As though she hadn’t already had five years to work out what to say. The drumming in her head intensified, causing her to pinch the bridge of her nose. Not that it helped.
‘You’re supposed to be working,’ Antonia muttered irritably into the silent room. ‘Not looking for ghosts.’
Her heeled boots clacked harshly as she strode back to her desk, and she pulled her lips into a grim line as she selected the next file from her pile. Technically she didn’t start officially for another month, but it was a voluntary position and they were desperate for someone to settle in. And it was better than being in her father’s small house, avoiding his concerned glances and all his unspoken questions, which nonetheless echoed loudly.
Gratefully she slid down into the uncomfortable swivel chair and began to read the notes. Work had always been her salvation. Unsurprising, then, that she was absorbed within minutes.
‘So it’s true.’
The rich, smouldering, all too familiar voice seemed to charge the room, as Antonia jerked her head up so fast that a crack and a stinging sensation ripped through her neck.
She wasn’t prepared. She wasn’t ready.
If a deep chasm had opened up beneath her feet and sent her hurtling down to the earth’s dense, super-hot core, it couldn’t have made her any more frantic.
Zeke.
Had the air been sucked out of her lungs? Her body? The very room itself? It certainly felt like it. She couldn’t breathe, let alone speak, and it was all she could do to keep her mouth clamped shut rather than open and close it like a fish caught out in one of the rock pools out on the sands.
How she managed to stand—to face him—she would never know. Yet suddenly she was on her feet, her fingers braced against the cold, flat wood of her desk to stop the dizziness from winning out. She certainly had no idea how she managed to respond to him.
‘True?’
Thank goodness for the open window, which let her suck in deep lungsful of sea air—its salty, tangy taste dancing obliviously on her tongue—as she tried to quell the wave of nausea that crested in her chest.
Damn it if Zeke didn’t look every last bit as commanding, and dangerous, and male, as she remembered. His hair was longer now. At least, longer than the close-to-the-scalp cut he’d sported as a Special Forces soldier back then.

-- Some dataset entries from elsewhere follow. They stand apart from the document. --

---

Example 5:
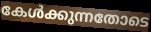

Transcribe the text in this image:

കേൾക്കുന്നതോടെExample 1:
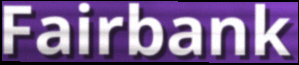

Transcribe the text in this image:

Fairbank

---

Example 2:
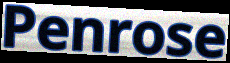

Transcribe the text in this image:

Penrose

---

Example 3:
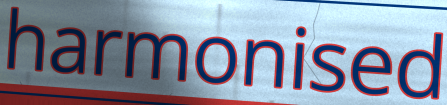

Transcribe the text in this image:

harmonised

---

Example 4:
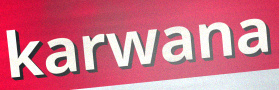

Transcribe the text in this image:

karwana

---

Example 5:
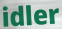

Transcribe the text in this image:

idlerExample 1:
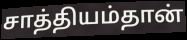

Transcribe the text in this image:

சாத்தியம்தான்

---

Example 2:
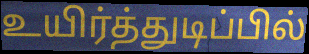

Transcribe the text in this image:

உயிர்த்துடிப்பில்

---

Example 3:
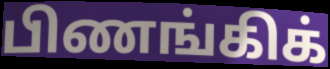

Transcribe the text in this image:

பிணங்கிக்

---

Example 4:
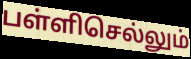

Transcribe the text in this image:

பள்ளிசெல்லும்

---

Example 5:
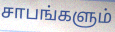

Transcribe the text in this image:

சாபங்களும்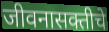
जीवनासक्तीचेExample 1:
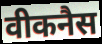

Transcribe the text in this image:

वीकनैस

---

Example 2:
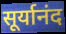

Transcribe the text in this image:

सूर्यानंद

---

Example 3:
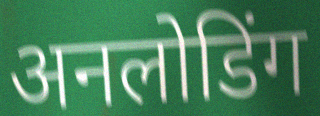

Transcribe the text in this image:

अनलोडिंग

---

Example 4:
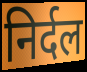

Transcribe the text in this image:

निर्दल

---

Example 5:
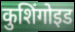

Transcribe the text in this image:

कुशिंगोइडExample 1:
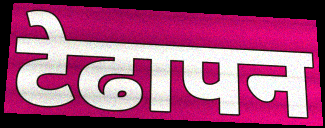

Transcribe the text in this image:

टेढापन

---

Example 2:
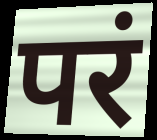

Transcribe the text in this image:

परं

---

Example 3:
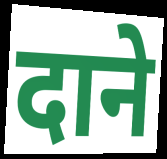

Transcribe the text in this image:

दाने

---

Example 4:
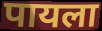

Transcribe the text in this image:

पायला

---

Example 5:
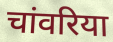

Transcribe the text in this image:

चांवरिया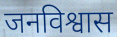
जनविश्वासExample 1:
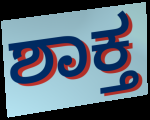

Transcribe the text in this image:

ಶಾಕ್ತ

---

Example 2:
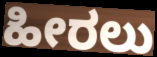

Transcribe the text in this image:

ಹೀರಲು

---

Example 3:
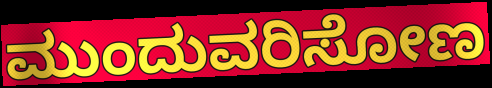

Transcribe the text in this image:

ಮುಂದುವರಿಸೋಣ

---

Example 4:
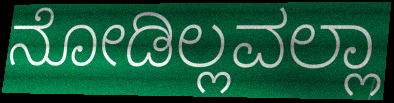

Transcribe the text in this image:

ನೋಡಿಲ್ಲವಲ್ಲಾ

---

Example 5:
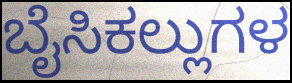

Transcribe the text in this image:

ಬೈಸಿಕಲ್ಲುಗಳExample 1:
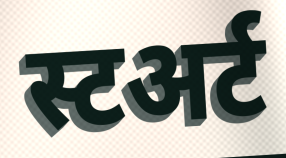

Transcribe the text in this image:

स्टअर्ट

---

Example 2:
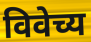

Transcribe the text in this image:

विवेच्य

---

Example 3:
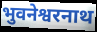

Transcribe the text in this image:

भुवनेश्वरनाथ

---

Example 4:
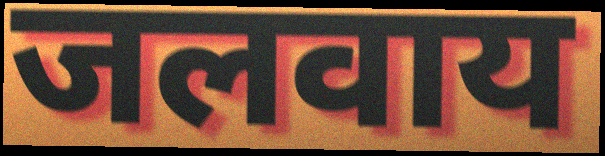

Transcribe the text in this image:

जलवाय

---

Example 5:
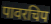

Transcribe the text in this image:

पावरचिपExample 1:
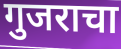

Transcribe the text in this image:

गुजराचा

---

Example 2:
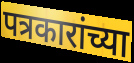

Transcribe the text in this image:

पत्रकारांच्या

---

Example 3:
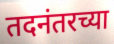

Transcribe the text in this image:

तदनंतरच्या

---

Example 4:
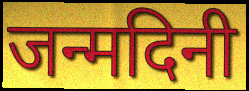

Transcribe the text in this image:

जन्मदिनी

Enough that she might actually be able to feel it between her fingers.
If she wanted to. Which she didn’t. Of course she didn’t...because that would be pathetic.
Desperately, urgently, Antonia reminded herself of that last night, five years ago. He’d been telling her for months that he didn’t love her, that he’d never loved her, but that had been the night when she’d finally believed him. Because it hadn’t been the words that had convinced her, rather it had been that hard, disgusted look in his cold eyes as they’d bored into her without a trace of softness or love behind them.
Even now, at the mere memory, a pain shot through her heart as though it were folding in on itself.